This lean thinking webcast from India actually does a pretty decent job of providing an overview (for a business TV channel) even if they get some things a bit confused. The discuss TQM in India preceding lean which is an accurate view in my opinion – quality management shared many lean principles. They even talk of lean at Ford doing lean first. But they get the decades for that a bit off. They seem to mash together the “quality is job one” refocus on quality lead by Dr. Deming in the 1980’s with Henry Ford in the early 1900’s.
The webcast includes Jim Womack discussing lean thinking. He mentions the misunderstanding of lean as primarily cost cutting.
Related: Curious Cat Lean Management Resources – 2008 Deming Prize: Tata Steel – Lean management in India – TVS Group Director on India, Manufacturing and the Economy
For me, Lean is a label we apply to designate the North American version of Deming’s work. Lean seems to take the practices of the Toyota Production System, but it drops off the human aspect, as Deming would say, “the system.”
It is interesting to me that Toyota very seldom mentions the word “lean.” This is Womack’s invention.

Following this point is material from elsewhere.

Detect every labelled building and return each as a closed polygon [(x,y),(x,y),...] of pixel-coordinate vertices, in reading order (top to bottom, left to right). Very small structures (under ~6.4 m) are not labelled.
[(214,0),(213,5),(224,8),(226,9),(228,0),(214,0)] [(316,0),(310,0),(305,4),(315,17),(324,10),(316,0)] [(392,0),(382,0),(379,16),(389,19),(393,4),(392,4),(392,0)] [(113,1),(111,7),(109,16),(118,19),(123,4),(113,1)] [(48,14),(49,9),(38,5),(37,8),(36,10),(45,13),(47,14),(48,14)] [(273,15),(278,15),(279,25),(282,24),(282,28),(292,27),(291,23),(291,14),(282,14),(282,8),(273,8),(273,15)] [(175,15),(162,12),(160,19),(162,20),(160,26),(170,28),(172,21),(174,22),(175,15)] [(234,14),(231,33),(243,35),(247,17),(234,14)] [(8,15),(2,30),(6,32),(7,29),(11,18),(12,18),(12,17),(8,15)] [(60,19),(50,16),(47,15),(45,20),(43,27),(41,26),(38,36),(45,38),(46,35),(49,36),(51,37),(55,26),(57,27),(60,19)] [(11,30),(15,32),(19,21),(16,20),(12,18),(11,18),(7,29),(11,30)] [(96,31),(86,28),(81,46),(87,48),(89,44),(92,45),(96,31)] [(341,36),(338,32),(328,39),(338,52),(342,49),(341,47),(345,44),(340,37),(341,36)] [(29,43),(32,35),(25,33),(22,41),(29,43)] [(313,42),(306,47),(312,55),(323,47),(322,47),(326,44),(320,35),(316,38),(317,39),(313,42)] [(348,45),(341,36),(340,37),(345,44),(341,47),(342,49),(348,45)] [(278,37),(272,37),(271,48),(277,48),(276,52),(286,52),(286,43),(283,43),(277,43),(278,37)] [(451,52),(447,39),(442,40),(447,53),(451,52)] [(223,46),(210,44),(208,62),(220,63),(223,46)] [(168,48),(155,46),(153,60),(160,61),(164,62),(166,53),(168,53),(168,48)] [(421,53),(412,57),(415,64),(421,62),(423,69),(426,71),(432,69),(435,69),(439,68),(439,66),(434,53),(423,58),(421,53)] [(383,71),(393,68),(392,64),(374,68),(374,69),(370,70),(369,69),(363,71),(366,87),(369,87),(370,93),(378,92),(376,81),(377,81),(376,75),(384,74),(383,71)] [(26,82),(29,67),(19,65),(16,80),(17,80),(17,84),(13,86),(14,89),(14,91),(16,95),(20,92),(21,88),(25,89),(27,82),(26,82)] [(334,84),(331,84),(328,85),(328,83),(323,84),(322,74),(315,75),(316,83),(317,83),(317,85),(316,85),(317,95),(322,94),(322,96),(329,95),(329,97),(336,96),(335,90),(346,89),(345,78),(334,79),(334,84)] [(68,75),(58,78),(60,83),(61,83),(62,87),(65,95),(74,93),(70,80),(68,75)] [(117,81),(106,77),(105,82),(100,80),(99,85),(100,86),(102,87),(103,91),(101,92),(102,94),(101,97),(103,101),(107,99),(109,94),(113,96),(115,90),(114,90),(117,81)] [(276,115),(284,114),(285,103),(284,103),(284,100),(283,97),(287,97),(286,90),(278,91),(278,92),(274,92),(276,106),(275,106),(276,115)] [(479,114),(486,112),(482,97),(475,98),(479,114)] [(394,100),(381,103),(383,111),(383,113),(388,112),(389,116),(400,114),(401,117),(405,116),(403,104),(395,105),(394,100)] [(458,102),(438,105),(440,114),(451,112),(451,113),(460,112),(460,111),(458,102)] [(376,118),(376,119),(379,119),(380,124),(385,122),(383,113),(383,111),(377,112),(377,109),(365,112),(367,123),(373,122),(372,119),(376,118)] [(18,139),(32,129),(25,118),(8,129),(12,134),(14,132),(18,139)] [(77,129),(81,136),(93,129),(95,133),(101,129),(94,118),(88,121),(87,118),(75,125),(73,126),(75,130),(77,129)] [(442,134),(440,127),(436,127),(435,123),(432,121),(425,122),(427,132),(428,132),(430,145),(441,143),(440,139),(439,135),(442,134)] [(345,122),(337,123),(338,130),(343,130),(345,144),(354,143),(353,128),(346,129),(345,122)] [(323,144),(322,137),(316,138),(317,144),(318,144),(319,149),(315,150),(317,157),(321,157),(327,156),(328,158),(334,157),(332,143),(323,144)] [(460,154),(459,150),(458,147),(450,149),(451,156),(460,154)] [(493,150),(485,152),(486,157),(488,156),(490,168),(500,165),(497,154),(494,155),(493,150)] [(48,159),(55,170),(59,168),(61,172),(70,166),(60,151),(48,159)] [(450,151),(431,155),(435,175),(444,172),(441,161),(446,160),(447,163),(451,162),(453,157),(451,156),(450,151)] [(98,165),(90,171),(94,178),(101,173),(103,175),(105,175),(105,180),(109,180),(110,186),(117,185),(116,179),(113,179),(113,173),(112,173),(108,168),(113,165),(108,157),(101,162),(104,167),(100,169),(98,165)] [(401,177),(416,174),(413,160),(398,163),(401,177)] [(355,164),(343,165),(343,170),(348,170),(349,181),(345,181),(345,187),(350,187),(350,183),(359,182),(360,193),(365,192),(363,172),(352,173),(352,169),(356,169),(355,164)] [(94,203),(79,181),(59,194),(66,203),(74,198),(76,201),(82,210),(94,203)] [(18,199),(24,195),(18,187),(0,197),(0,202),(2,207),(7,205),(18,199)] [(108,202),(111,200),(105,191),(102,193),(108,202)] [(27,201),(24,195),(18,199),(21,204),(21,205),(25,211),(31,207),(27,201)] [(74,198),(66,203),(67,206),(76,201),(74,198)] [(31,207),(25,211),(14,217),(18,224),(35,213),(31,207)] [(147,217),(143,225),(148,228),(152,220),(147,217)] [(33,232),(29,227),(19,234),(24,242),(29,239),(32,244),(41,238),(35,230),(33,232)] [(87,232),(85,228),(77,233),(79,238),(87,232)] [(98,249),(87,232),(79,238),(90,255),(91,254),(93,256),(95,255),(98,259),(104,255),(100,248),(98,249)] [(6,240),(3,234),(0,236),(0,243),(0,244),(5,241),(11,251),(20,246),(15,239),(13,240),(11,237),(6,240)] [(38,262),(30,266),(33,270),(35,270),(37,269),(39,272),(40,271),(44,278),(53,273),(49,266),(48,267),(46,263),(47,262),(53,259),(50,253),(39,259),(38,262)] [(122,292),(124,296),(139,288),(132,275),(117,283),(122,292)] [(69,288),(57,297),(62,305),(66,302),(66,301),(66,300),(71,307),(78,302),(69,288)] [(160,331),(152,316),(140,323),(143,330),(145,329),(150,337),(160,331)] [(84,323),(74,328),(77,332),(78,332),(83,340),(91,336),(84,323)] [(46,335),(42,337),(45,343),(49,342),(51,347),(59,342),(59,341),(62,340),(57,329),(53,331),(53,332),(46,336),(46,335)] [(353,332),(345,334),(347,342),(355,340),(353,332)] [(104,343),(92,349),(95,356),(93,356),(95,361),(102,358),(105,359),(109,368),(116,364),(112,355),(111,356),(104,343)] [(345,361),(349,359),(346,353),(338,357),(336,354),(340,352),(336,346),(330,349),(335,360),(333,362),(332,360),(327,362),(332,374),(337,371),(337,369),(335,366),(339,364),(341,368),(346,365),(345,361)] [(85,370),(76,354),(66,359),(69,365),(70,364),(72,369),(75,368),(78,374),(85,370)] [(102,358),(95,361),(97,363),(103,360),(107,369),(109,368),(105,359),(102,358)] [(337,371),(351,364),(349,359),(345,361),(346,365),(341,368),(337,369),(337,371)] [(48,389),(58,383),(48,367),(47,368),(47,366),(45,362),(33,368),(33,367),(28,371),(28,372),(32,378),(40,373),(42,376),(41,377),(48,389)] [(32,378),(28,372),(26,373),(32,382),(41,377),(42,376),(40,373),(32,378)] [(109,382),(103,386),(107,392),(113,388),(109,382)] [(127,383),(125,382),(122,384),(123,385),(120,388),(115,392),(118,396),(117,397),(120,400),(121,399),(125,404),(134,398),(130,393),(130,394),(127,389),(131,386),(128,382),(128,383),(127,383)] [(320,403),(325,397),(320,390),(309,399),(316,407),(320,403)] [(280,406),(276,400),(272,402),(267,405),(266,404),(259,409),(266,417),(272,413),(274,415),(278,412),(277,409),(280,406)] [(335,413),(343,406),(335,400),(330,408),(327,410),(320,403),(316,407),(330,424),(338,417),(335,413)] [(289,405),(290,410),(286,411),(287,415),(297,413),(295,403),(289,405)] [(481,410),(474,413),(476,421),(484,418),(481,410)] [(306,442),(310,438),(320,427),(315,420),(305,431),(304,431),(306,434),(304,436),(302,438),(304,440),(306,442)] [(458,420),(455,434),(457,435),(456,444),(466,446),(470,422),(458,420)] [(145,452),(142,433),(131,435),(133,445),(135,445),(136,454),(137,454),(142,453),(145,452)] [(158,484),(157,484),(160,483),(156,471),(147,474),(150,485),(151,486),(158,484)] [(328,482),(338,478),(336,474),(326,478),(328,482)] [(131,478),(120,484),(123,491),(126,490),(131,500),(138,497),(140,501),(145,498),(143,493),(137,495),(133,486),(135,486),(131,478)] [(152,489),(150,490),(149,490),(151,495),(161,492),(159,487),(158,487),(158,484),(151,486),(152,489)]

It is a reductionist view of Toyota’s and Deming’s work. It is what has been applied at GM, Chrysler and other American companies, which predictable effects.
Womack tries to lump services companies together with manufacturing. That always drives me crazy. People are trying to use Lean in software development, for example, without understanding the differences between services and manufacturing. Here’s a question. Does Toyota use Lean for software development? They don’t.
Womack has created a great consulting practice for himself, which I do respect. But his advice, sanitizing TPS and Deming by removing human factors, isn’t very good.